When a direct cash sale makes sense
We are LDN Properties, a direct cash buyer operating across London since 2003. A few recurring situations lead homeowners to look at a direct sale rather than the open market.
Relocation for work is one of the situations that brings homeowners to us most regularly, particularly for owners moving abroad or starting a new role with a fixed date. Marketing a London flat or house remotely through an estate agent is rarely straightforward — chain delays and last-minute renegotiation can leave sellers tied to the property long after the move — and a direct sale removes that uncertainty. We are typically happy to agree a fixed completion date, which lets owners line up the sale with the start of the next role.

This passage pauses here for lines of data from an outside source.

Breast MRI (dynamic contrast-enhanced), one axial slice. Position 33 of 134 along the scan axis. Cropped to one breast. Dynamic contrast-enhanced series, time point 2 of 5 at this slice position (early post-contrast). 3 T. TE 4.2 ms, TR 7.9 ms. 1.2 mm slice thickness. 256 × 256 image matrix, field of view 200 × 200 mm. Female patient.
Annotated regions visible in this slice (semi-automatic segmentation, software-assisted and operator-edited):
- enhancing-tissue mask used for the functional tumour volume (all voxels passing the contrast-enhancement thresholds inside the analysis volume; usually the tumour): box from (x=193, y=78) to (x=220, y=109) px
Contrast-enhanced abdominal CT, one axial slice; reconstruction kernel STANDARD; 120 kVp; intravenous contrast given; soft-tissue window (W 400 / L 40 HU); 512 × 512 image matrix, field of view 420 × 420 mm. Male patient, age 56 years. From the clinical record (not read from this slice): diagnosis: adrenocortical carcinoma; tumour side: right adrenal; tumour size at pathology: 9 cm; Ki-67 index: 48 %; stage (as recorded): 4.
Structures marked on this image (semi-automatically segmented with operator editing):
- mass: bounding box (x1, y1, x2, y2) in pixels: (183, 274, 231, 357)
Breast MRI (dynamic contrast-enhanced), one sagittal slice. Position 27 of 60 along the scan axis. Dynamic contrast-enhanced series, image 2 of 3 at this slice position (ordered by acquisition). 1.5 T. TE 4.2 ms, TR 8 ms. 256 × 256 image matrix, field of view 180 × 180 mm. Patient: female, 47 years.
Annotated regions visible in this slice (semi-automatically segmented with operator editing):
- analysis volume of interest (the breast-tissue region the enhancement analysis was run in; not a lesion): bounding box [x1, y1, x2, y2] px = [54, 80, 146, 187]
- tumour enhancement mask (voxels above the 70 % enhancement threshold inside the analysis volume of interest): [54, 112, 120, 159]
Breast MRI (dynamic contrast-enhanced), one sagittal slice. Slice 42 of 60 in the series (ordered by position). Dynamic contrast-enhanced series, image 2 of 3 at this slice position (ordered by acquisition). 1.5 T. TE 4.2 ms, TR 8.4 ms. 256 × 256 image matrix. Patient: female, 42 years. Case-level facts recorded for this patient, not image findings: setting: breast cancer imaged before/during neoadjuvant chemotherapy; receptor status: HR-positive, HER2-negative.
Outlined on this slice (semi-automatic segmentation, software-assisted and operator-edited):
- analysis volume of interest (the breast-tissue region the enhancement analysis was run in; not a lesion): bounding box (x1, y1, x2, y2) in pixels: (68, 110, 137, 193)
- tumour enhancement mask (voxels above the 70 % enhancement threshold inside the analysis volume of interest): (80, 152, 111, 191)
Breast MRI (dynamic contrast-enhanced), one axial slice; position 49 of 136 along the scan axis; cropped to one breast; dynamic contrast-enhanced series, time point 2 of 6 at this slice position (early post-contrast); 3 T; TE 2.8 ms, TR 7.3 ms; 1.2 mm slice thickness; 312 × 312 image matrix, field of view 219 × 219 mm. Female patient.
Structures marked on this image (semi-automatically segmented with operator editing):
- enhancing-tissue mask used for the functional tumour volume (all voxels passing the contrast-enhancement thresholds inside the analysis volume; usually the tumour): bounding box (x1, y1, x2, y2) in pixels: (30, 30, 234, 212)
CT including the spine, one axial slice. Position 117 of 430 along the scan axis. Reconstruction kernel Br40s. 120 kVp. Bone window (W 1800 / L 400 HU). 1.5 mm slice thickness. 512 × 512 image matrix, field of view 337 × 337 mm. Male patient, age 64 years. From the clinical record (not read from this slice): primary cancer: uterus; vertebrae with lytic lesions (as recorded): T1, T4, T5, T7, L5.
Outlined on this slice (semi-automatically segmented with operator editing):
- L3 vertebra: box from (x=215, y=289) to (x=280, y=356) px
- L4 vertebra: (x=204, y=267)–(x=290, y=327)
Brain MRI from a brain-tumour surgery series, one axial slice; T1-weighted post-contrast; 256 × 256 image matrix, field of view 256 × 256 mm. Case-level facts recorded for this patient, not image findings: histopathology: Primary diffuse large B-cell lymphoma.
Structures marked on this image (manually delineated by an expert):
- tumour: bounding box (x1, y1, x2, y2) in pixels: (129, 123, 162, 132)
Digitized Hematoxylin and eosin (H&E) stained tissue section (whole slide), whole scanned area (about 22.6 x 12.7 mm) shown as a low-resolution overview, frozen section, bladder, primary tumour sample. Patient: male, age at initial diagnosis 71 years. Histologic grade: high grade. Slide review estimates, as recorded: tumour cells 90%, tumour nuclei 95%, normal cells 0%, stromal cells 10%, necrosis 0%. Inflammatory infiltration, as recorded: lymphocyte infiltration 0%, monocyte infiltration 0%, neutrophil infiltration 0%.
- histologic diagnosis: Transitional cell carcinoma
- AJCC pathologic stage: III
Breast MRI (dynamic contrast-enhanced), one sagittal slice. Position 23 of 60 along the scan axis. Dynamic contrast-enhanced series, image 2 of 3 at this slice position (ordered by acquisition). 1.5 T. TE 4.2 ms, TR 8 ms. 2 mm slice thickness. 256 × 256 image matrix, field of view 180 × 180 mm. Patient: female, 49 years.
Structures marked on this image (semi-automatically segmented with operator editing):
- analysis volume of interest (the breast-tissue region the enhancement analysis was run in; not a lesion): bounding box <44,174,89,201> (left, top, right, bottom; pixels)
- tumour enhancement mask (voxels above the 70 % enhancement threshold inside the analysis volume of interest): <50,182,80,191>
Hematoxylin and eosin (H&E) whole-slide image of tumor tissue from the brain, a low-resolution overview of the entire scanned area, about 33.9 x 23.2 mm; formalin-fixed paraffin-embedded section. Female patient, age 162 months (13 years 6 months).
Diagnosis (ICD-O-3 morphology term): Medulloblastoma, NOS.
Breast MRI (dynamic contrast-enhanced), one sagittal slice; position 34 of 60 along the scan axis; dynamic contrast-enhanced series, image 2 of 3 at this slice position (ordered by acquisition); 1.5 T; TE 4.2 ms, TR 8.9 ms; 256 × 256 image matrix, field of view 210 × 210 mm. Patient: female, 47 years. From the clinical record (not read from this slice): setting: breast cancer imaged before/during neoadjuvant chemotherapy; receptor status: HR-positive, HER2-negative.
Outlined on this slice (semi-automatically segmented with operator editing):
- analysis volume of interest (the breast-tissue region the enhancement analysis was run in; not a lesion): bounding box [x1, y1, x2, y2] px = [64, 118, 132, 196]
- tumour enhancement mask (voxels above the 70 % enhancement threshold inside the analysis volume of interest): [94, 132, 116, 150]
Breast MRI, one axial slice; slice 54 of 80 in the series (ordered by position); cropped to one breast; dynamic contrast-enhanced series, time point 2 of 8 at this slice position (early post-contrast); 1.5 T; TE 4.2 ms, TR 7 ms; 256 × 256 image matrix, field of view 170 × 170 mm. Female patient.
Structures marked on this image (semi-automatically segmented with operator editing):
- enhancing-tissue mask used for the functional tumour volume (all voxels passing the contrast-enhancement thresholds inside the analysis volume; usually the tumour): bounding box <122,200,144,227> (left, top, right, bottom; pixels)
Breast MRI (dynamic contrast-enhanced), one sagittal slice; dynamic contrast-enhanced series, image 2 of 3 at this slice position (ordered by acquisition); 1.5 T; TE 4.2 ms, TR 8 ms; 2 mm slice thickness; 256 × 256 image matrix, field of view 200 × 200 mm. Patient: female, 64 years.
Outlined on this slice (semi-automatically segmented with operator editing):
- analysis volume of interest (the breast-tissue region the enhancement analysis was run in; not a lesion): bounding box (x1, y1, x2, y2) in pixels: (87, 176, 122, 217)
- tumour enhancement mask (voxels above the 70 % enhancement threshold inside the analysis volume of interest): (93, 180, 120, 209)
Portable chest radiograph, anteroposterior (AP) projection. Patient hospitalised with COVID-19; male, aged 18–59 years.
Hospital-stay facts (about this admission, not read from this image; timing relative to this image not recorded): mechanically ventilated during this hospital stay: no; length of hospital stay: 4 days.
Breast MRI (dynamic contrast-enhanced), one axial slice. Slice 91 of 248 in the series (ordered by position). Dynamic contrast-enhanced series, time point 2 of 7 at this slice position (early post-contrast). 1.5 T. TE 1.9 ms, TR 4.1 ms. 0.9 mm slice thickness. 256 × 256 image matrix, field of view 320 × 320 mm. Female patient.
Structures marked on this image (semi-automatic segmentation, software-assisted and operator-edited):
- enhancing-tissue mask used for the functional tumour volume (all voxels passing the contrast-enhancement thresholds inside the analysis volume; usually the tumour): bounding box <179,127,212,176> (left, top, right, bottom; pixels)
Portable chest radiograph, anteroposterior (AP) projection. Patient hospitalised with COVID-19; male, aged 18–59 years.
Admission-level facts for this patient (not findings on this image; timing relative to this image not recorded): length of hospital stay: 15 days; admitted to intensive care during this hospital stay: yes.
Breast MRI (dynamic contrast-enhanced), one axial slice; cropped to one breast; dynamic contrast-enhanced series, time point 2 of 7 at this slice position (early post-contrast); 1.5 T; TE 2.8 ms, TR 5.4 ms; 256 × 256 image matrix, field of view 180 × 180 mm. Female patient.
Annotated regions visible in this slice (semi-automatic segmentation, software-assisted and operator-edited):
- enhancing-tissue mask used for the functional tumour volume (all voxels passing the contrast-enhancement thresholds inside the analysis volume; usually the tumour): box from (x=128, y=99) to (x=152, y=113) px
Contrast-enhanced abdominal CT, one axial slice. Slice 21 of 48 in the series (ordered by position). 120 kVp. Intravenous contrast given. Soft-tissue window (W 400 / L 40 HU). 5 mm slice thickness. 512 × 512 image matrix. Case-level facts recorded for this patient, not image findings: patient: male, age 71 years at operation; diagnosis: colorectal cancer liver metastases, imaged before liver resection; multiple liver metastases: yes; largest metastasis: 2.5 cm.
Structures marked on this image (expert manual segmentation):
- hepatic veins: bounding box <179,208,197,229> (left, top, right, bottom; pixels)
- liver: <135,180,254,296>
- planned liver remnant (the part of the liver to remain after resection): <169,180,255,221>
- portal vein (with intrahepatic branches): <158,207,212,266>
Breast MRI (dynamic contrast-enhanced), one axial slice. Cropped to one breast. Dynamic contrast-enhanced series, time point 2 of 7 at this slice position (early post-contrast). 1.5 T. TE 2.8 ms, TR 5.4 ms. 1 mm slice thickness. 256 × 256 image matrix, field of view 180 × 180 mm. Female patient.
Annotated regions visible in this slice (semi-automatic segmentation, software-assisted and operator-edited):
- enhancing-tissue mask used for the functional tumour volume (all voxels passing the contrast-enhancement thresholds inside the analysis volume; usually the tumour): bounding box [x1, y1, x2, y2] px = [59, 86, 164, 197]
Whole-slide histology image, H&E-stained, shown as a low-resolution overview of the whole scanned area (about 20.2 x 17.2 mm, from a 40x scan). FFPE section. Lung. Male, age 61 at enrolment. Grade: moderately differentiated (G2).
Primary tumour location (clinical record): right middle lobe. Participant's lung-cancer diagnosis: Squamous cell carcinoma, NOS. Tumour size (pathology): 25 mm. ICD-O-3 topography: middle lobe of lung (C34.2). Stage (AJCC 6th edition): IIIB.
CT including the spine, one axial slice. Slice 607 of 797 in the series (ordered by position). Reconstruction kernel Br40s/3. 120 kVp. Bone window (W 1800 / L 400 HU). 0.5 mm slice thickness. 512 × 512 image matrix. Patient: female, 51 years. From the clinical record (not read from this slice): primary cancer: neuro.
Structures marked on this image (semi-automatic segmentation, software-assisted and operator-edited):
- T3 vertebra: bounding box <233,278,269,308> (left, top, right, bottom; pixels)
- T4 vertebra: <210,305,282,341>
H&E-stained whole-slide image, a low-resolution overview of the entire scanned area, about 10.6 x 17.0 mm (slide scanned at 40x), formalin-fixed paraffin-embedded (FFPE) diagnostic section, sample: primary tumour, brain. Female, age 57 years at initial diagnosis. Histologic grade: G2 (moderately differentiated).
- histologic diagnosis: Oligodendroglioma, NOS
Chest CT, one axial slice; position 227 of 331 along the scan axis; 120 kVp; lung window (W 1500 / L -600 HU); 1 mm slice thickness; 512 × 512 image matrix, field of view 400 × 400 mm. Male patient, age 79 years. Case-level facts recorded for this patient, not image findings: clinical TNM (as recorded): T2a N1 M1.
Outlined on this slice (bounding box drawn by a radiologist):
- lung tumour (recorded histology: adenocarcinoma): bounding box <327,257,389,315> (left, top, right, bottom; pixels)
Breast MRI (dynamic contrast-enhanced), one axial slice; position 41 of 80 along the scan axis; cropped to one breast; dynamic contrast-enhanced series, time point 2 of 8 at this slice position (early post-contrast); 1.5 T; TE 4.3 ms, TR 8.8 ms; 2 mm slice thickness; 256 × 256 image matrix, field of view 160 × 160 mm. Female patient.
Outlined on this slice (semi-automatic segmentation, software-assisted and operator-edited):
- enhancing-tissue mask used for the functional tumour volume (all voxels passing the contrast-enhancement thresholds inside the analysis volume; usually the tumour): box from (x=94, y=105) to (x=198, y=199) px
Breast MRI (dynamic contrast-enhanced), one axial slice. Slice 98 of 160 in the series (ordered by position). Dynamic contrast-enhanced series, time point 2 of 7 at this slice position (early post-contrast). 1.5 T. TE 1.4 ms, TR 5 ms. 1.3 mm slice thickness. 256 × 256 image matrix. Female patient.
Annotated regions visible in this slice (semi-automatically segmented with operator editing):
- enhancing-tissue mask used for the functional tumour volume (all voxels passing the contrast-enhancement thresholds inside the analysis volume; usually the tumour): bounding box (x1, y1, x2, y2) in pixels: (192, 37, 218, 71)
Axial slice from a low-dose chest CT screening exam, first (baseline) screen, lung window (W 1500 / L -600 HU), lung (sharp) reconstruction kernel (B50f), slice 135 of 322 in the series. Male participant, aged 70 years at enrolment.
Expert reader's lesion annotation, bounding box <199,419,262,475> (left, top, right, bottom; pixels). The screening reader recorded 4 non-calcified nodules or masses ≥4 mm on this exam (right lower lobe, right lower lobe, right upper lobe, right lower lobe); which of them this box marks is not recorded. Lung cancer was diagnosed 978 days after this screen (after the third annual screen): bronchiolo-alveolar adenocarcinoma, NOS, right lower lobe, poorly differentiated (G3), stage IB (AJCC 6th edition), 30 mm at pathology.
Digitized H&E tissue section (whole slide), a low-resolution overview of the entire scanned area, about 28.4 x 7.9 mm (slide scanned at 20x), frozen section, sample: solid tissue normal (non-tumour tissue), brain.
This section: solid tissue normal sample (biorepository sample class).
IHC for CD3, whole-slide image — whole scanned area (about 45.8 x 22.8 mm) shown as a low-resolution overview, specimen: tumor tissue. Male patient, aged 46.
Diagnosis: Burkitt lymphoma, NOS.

Divorce and financial difficulty sit in the same bracket: situations where the certainty of a known completion date carries more weight than holding out for an open-market premium. A sale that has fallen through creates a similar pressure, particularly where an onward purchase has already been committed to.
Other reasons we hear from homeowners include probate, downsizing in retirement, ill-health, properties that need repairs, and leasehold flats with shorter leases. The common thread is usually a need to complete on a known timeline.
The Primrose Hill property market
The property landscape in Primrose Hill is dominated by Regency and early-Victorian stucco-fronted terraces, particularly along streets such as Regent’s Park Road, Chalcot Square, Chalcot Crescent, Gloucester Avenue and Princess Road. These were built between the 1830s and the 1860s, when the Eton College estate was developed in stages and the streets running south from the foot of the hill were laid out. Alongside these terraces you will find Victorian houses that have been converted into flats, a smaller selection of purpose-built mansion-block flats, and a handful of post-war infill schemes nearer the railway lines.
This mix of building types brings several considerations that are worth understanding when selling. The vast majority of houses on the principal streets are Grade II listed, which places restrictions on internal as well as external alterations and means consents are needed for works that would be permitted on an unlisted property. Leases granted during the post-war conversion boom can now sit between 60 and 90 years remaining, and anything below 80 years brings the property into marriage value territory. Our guide to selling a short lease flat sets out the options in detail.
Recent Land Registry transactions in NW1 covering Primrose Hill typically show one-bedroom flats selling between £500,000 and £700,000, two-bedroom flats commonly between £800,000 and £1.2 million, and stucco-fronted terraced houses generally trading above £3 million when they come to market. Houses on the principal terraces facing Primrose Hill itself or Regent’s Park Road sit at the upper end of the Camden market.